DESCRIPTION OF THE TASK »
Keep to one stretch of the data below, the lines from the one with "392015 | 919029 |" up to and including the one with "37440 | 58560 |", and return that stretch exactly.

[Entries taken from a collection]
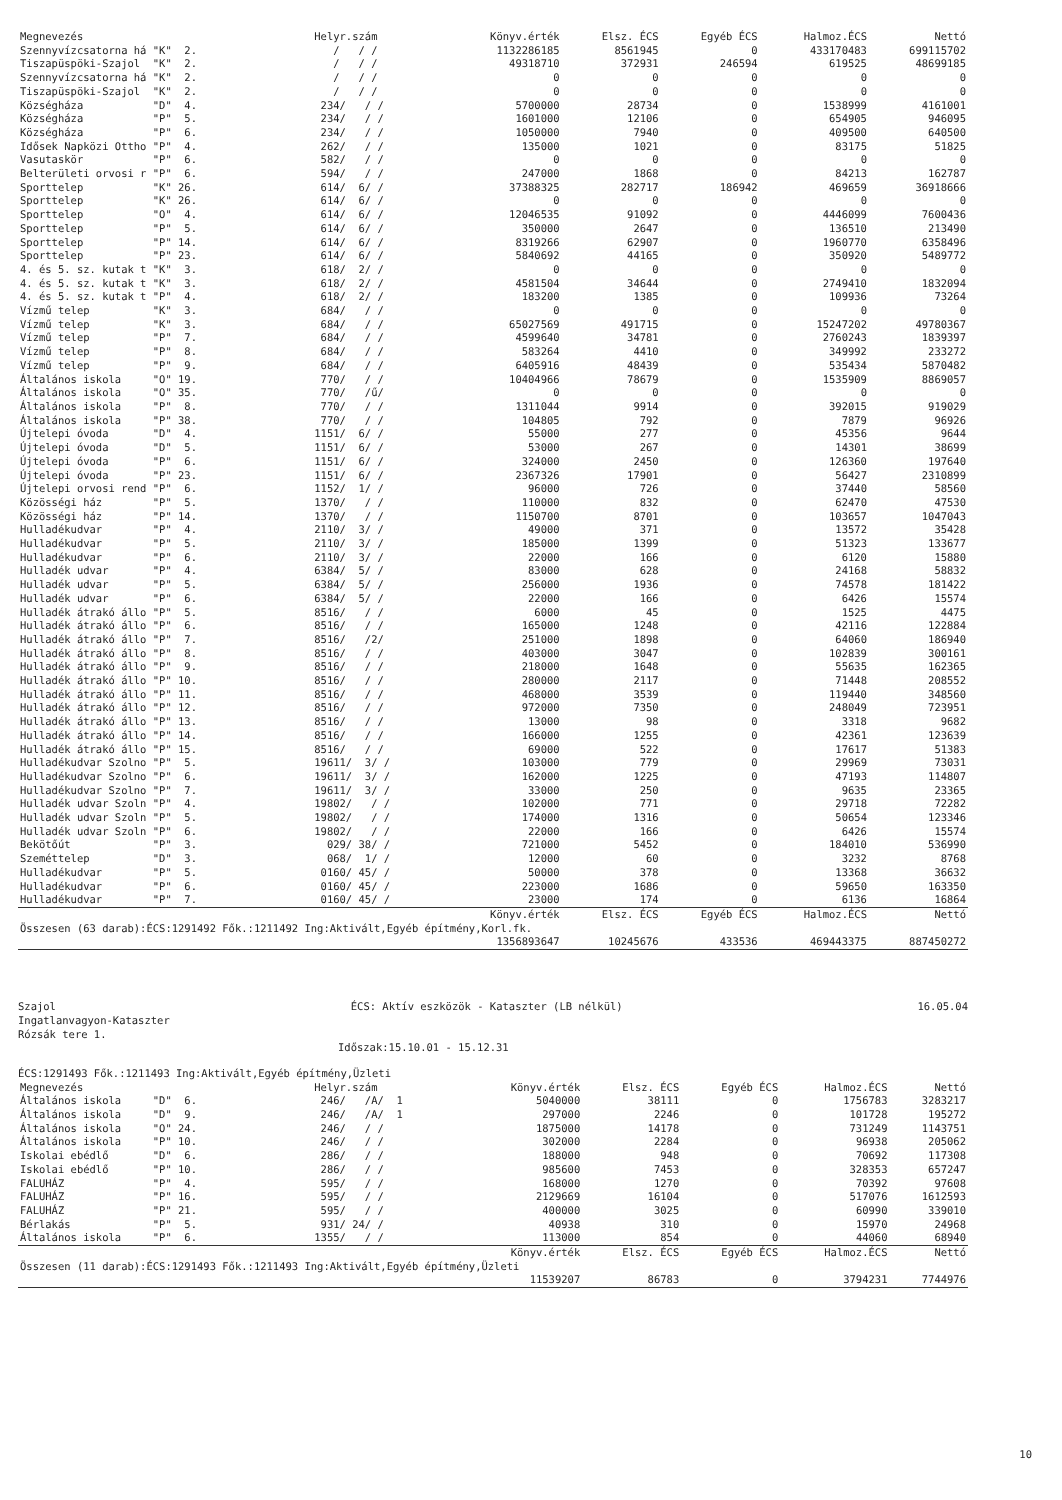| Megnevezés | Helyr.szám | Könyv.érték | Elsz. ÉCS | Egyéb ÉCS | Halmoz.ÉCS | Nettó |
| --- | --- | --- | --- | --- | --- | --- |
| Szennyvízcsatorna há "K" 2. | / / / | 1132286185 | 8561945 | 0 | 433170483 | 699115702 |
| Tiszapüspöki-Szajol "K" 2. | / / / | 49318710 | 372931 | 246594 | 619525 | 48699185 |
| Szennyvízcsatorna há "K" 2. | / / / | 0 | 0 | 0 | 0 | 0 |
| Tiszapüspöki-Szajol "K" 2. | / / / | 0 | 0 | 0 | 0 | 0 |
| Községháza "D" 4. | 234/ / / | 5700000 | 28734 | 0 | 1538999 | 4161001 |
| Községháza "P" 5. | 234/ / / | 1601000 | 12106 | 0 | 654905 | 946095 |
| Községháza "P" 6. | 234/ / / | 1050000 | 7940 | 0 | 409500 | 640500 |
| Idősek Napközi Ottho "P" 4. | 262/ / / | 135000 | 1021 | 0 | 83175 | 51825 |
| Vasutaskör "P" 6. | 582/ / / | 0 | 0 | 0 | 0 | 0 |
| Belterületi orvosi r "P" 6. | 594/ / / | 247000 | 1868 | 0 | 84213 | 162787 |
| Sporttelep "K" 26. | 614/ 6/ / | 37388325 | 282717 | 186942 | 469659 | 36918666 |
| Sporttelep "K" 26. | 614/ 6/ / | 0 | 0 | 0 | 0 | 0 |
| Sporttelep "O" 4. | 614/ 6/ / | 12046535 | 91092 | 0 | 4446099 | 7600436 |
| Sporttelep "P" 5. | 614/ 6/ / | 350000 | 2647 | 0 | 136510 | 213490 |
| Sporttelep "P" 14. | 614/ 6/ / | 8319266 | 62907 | 0 | 1960770 | 6358496 |
| Sporttelep "P" 23. | 614/ 6/ / | 5840692 | 44165 | 0 | 350920 | 5489772 |
| 4. és 5. sz. kutak t "K" 3. | 618/ 2/ / | 0 | 0 | 0 | 0 | 0 |
| 4. és 5. sz. kutak t "K" 3. | 618/ 2/ / | 4581504 | 34644 | 0 | 2749410 | 1832094 |
| 4. és 5. sz. kutak t "P" 4. | 618/ 2/ / | 183200 | 1385 | 0 | 109936 | 73264 |
| Vízmű telep "K" 3. | 684/ / / | 0 | 0 | 0 | 0 | 0 |
| Vízmű telep "K" 3. | 684/ / / | 65027569 | 491715 | 0 | 15247202 | 49780367 |
| Vízmű telep "P" 7. | 684/ / / | 4599640 | 34781 | 0 | 2760243 | 1839397 |
| Vízmű telep "P" 8. | 684/ / / | 583264 | 4410 | 0 | 349992 | 233272 |
| Vízmű telep "P" 9. | 684/ / / | 6405916 | 48439 | 0 | 535434 | 5870482 |
| Általános iskola "O" 19. | 770/ / / | 10404966 | 78679 | 0 | 1535909 | 8869057 |
| Általános iskola "O" 35. | 770/ /ű/ | 0 | 0 | 0 | 0 | 0 |
| Általános iskola "P" 8. | 770/ / / | 1311044 | 9914 | 0 | 392015 | 919029 |
| Általános iskola "P" 38. | 770/ / / | 104805 | 792 | 0 | 7879 | 96926 |
| Újtelepi óvoda "D" 4. | 1151/ 6/ / | 55000 | 277 | 0 | 45356 | 9644 |
| Újtelepi óvoda "D" 5. | 1151/ 6/ / | 53000 | 267 | 0 | 14301 | 38699 |
| Újtelepi óvoda "P" 6. | 1151/ 6/ / | 324000 | 2450 | 0 | 126360 | 197640 |
| Újtelepi óvoda "P" 23. | 1151/ 6/ / | 2367326 | 17901 | 0 | 56427 | 2310899 |
| Újtelepi orvosi rend "P" 6. | 1152/ 1/ / | 96000 | 726 | 0 | 37440 | 58560 |
| Közösségi ház "P" 5. | 1370/ / / | 110000 | 832 | 0 | 62470 | 47530 |
| Közösségi ház "P" 14. | 1370/ / / | 1150700 | 8701 | 0 | 103657 | 1047043 |
| Hulladékudvar "P" 4. | 2110/ 3/ / | 49000 | 371 | 0 | 13572 | 35428 |
| Hulladékudvar "P" 5. | 2110/ 3/ / | 185000 | 1399 | 0 | 51323 | 133677 |
| Hulladékudvar "P" 6. | 2110/ 3/ / | 22000 | 166 | 0 | 6120 | 15880 |
| Hulladék udvar "P" 4. | 6384/ 5/ / | 83000 | 628 | 0 | 24168 | 58832 |
| Hulladék udvar "P" 5. | 6384/ 5/ / | 256000 | 1936 | 0 | 74578 | 181422 |
| Hulladék udvar "P" 6. | 6384/ 5/ / | 22000 | 166 | 0 | 6426 | 15574 |
| Hulladék átrakó állo "P" 5. | 8516/ / / | 6000 | 45 | 0 | 1525 | 4475 |
| Hulladék átrakó állo "P" 6. | 8516/ / / | 165000 | 1248 | 0 | 42116 | 122884 |
| Hulladék átrakó állo "P" 7. | 8516/ /2/ | 251000 | 1898 | 0 | 64060 | 186940 |
| Hulladék átrakó állo "P" 8. | 8516/ / / | 403000 | 3047 | 0 | 102839 | 300161 |
| Hulladék átrakó állo "P" 9. | 8516/ / / | 218000 | 1648 | 0 | 55635 | 162365 |
| Hulladék átrakó állo "P" 10. | 8516/ / / | 280000 | 2117 | 0 | 71448 | 208552 |
| Hulladék átrakó állo "P" 11. | 8516/ / / | 468000 | 3539 | 0 | 119440 | 348560 |
| Hulladék átrakó állo "P" 12. | 8516/ / / | 972000 | 7350 | 0 | 248049 | 723951 |
| Hulladék átrakó állo "P" 13. | 8516/ / / | 13000 | 98 | 0 | 3318 | 9682 |
| Hulladék átrakó állo "P" 14. | 8516/ / / | 166000 | 1255 | 0 | 42361 | 123639 |
| Hulladék átrakó állo "P" 15. | 8516/ / / | 69000 | 522 | 0 | 17617 | 51383 |
| Hulladékudvar Szolno "P" 5. | 19611/ 3/ / | 103000 | 779 | 0 | 29969 | 73031 |
| Hulladékudvar Szolno "P" 6. | 19611/ 3/ / | 162000 | 1225 | 0 | 47193 | 114807 |
| Hulladékudvar Szolno "P" 7. | 19611/ 3/ / | 33000 | 250 | 0 | 9635 | 23365 |
| Hulladék udvar Szoln "P" 4. | 19802/ / / | 102000 | 771 | 0 | 29718 | 72282 |
| Hulladék udvar Szoln "P" 5. | 19802/ / / | 174000 | 1316 | 0 | 50654 | 123346 |
| Hulladék udvar Szoln "P" 6. | 19802/ / / | 22000 | 166 | 0 | 6426 | 15574 |
| Bekötőút "P" 3. | 029/ 38/ / | 721000 | 5452 | 0 | 184010 | 536990 |
| Szeméttelep "D" 3. | 068/ 1/ / | 12000 | 60 | 0 | 3232 | 8768 |
| Hulladékudvar "P" 5. | 0160/ 45/ / | 50000 | 378 | 0 | 13368 | 36632 |
| Hulladékudvar "P" 6. | 0160/ 45/ / | 223000 | 1686 | 0 | 59650 | 163350 |
| Hulladékudvar "P" 7. | 0160/ 45/ / | 23000 | 174 | 0 | 6136 | 16864 |
| | | Könyv.érték | Elsz. ÉCS | Egyéb ÉCS | Halmoz.ÉCS | Nettó |
| Összesen (63 darab):ÉCS:1291492 Fők.:1211492 Ing:Aktivált,Egyéb építmény,Korl.fk. | | | | | | |
| | | 1356893647 | 10245676 | 433536 | 469443375 | 887450272 |
Szajol
ÉCS: Aktív eszközök - Kataszter (LB nélkül)
16.05.04
Ingatlanvagyon-Kataszter
Rózsák tere 1.
Időszak:15.10.01 - 15.12.31
ÉCS:1291493 Fők.:1211493 Ing:Aktivált,Egyéb építmény,Üzleti
| Megnevezés | Helyr.szám | Könyv.érték | Elsz. ÉCS | Egyéb ÉCS | Halmoz.ÉCS | Nettó |
| --- | --- | --- | --- | --- | --- | --- |
| Általános iskola "D" 6. | 246/ /A/ 1 | 5040000 | 38111 | 0 | 1756783 | 3283217 |
| Általános iskola "D" 9. | 246/ /A/ 1 | 297000 | 2246 | 0 | 101728 | 195272 |
| Általános iskola "O" 24. | 246/ / / | 1875000 | 14178 | 0 | 731249 | 1143751 |
| Általános iskola "P" 10. | 246/ / / | 302000 | 2284 | 0 | 96938 | 205062 |
| Iskolai ebédlő "D" 6. | 286/ / / | 188000 | 948 | 0 | 70692 | 117308 |
| Iskolai ebédlő "P" 10. | 286/ / / | 985600 | 7453 | 0 | 328353 | 657247 |
| FALUHÁZ "P" 4. | 595/ / / | 168000 | 1270 | 0 | 70392 | 97608 |
| FALUHÁZ "P" 16. | 595/ / / | 2129669 | 16104 | 0 | 517076 | 1612593 |
| FALUHÁZ "P" 21. | 595/ / / | 400000 | 3025 | 0 | 60990 | 339010 |
| Bérlakás "P" 5. | 931/ 24/ / | 40938 | 310 | 0 | 15970 | 24968 |
| Általános iskola "P" 6. | 1355/ / / | 113000 | 854 | 0 | 44060 | 68940 |
| | | Könyv.érték | Elsz. ÉCS | Egyéb ÉCS | Halmoz.ÉCS | Nettó |
| Összesen (11 darab):ÉCS:1291493 Fők.:1211493 Ing:Aktivált,Egyéb építmény,Üzleti | | | | | | |
| | | 11539207 | 86783 | 0 | 3794231 | 7744976 |
10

REPLY TO THE TASK »
| Általános iskola "P" 8. | 770/ / / | 1311044 | 9914 | 0 | 392015 | 919029 |
| Általános iskola "P" 38. | 770/ / / | 104805 | 792 | 0 | 7879 | 96926 |
| Újtelepi óvoda "D" 4. | 1151/ 6/ / | 55000 | 277 | 0 | 45356 | 9644 |
| Újtelepi óvoda "D" 5. | 1151/ 6/ / | 53000 | 267 | 0 | 14301 | 38699 |
| Újtelepi óvoda "P" 6. | 1151/ 6/ / | 324000 | 2450 | 0 | 126360 | 197640 |
| Újtelepi óvoda "P" 23. | 1151/ 6/ / | 2367326 | 17901 | 0 | 56427 | 2310899 |
| Újtelepi orvosi rend "P" 6. | 1152/ 1/ / | 96000 | 726 | 0 | 37440 | 58560 |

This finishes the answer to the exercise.